Georgie was speechless. She did remember. But . . .
“Just a second,” Neal said quietly. “I don’t want to have this conversation in front of my parents. . . .” What he said next was muffled: “Dad, can you hang this up when I get upstairs?”
“Sure, tell your Georgie girl I said hi.”
“You can tell her yourself. She’s right there.”
“Georgie?” someone said into the phone. Someone who was not Neal’s dad. Who couldn’t be.
“Mr. Grafton?”
“We’re sorry you couldn’t come for Christmas this year. We made it snow for you and everything.”
“I’m sorry I missed it,” Georgie said—she must have said it, she heard herself say it.
“Well, maybe next year,” he said. He who was not, who could not be, Neal’s dad—who was dead. Who died in a train yard three years ago.

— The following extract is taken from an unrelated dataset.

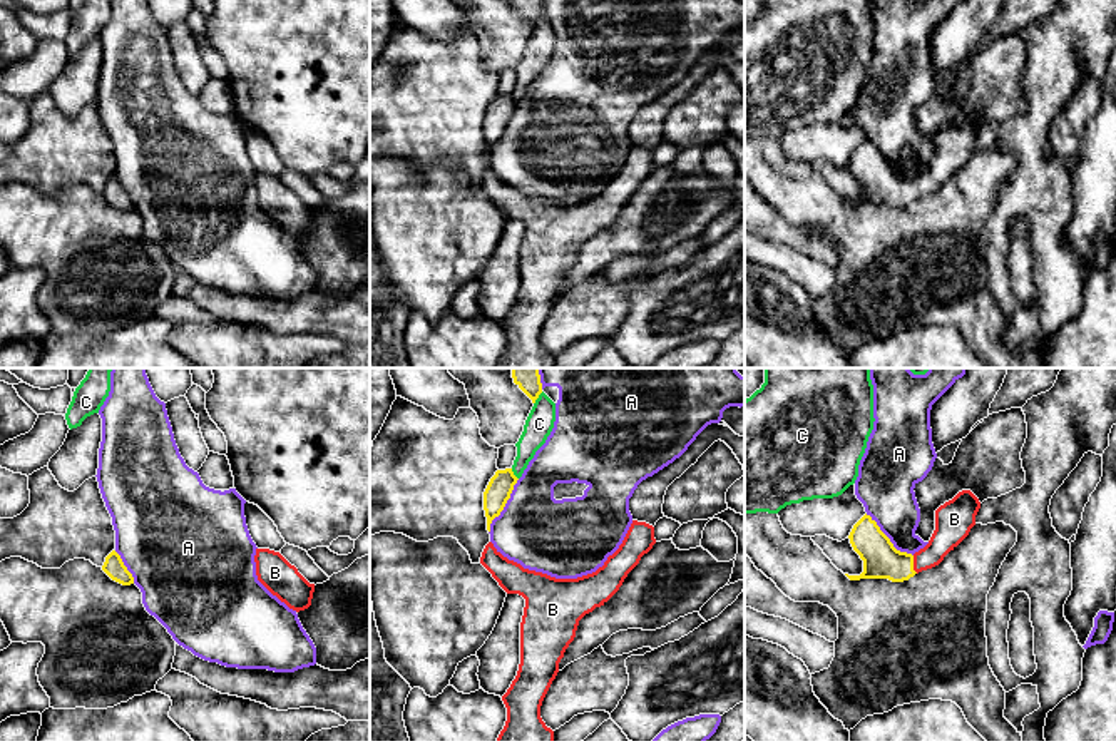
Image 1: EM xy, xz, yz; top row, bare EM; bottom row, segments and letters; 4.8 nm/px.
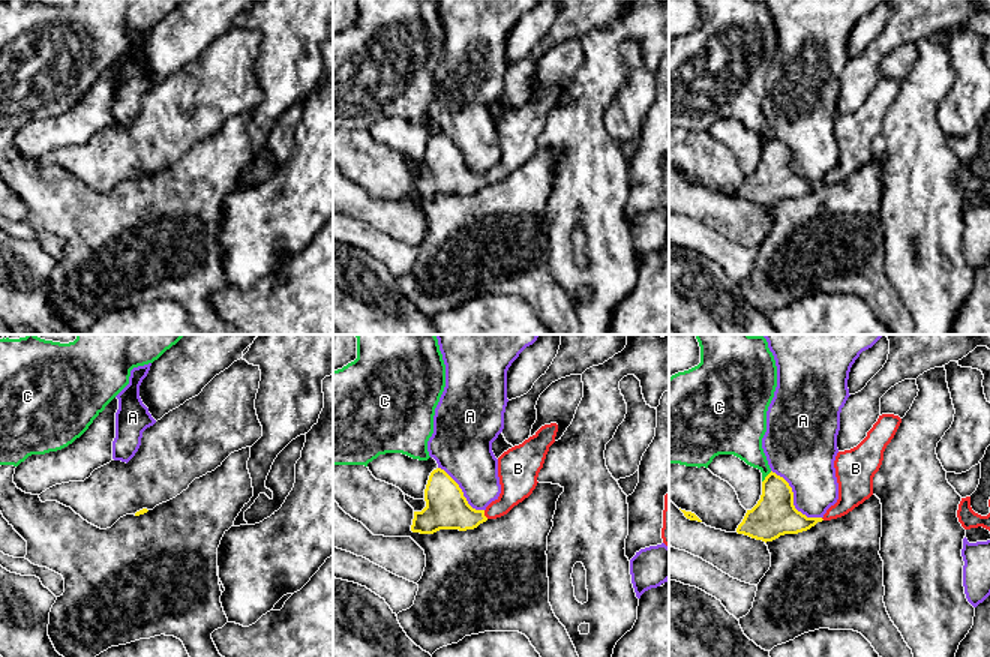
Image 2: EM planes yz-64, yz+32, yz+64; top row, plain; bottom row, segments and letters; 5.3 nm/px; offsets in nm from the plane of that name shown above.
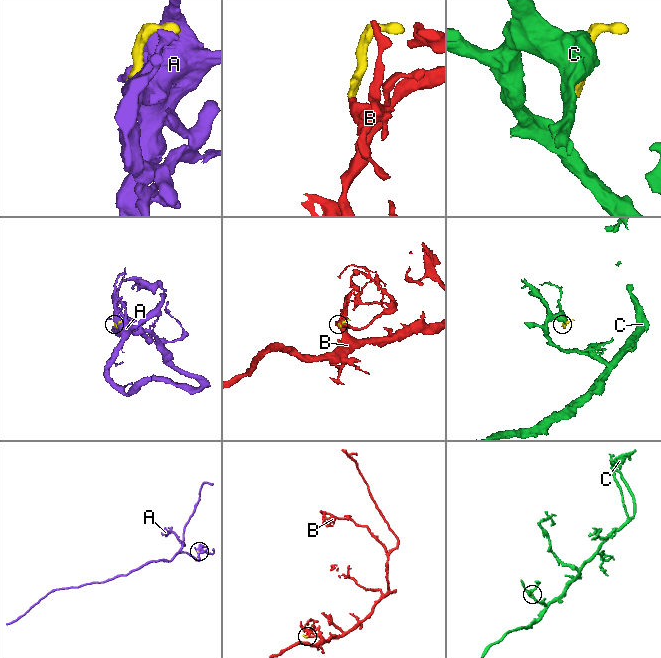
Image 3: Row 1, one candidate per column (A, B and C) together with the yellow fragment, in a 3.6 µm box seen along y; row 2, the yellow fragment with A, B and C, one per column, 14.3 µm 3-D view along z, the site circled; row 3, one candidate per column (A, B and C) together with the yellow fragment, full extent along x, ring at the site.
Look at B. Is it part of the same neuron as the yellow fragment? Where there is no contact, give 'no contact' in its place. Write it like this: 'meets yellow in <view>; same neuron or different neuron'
meets yellow in yz; same neuron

There was a click, then the hollow sound of another phone on the line. “I’ve got it, Dad, thanks.”
“See ya, Georgie girl,” Neal’s dad said. “Merry Christmas.”
“Merry Christmas,” she said. Autonomically.
There was another click.
Georgie sat completely still.
“Georgie?”
“Neal?”
“Are you okay—are you crying?”
She was crying. “I . . . I’m really tired. I haven’t been sleeping, and Neal, oh my God, I just imagined the strangest thing. I imagined your dad telling me Merry Christmas. Isn’t that—”
“He did tell you Merry Christmas.”
She sucked in a breath.
“Georgie?”
“I don’t think I should be talking right now.”
“Georgie, wait.”
“I can’t talk right now, Neal. I just . . . I have to go.”
She slammed the phone down onto the cradle, looked at it for a second, maybe two, then shoved it away from her. It fell to the ground with a heavy, clanging thump. The receiver went flying into the bedside table.
Georgie stared at it.
This wasn’t right. None of this was right.
Neal’s dad was dead. Neal always said I love you. And he knew who “the girls” were.
And also . . . also, especially—especially, especially—Neal’s dad was dead.
Georgie was . . . She must be imagining things.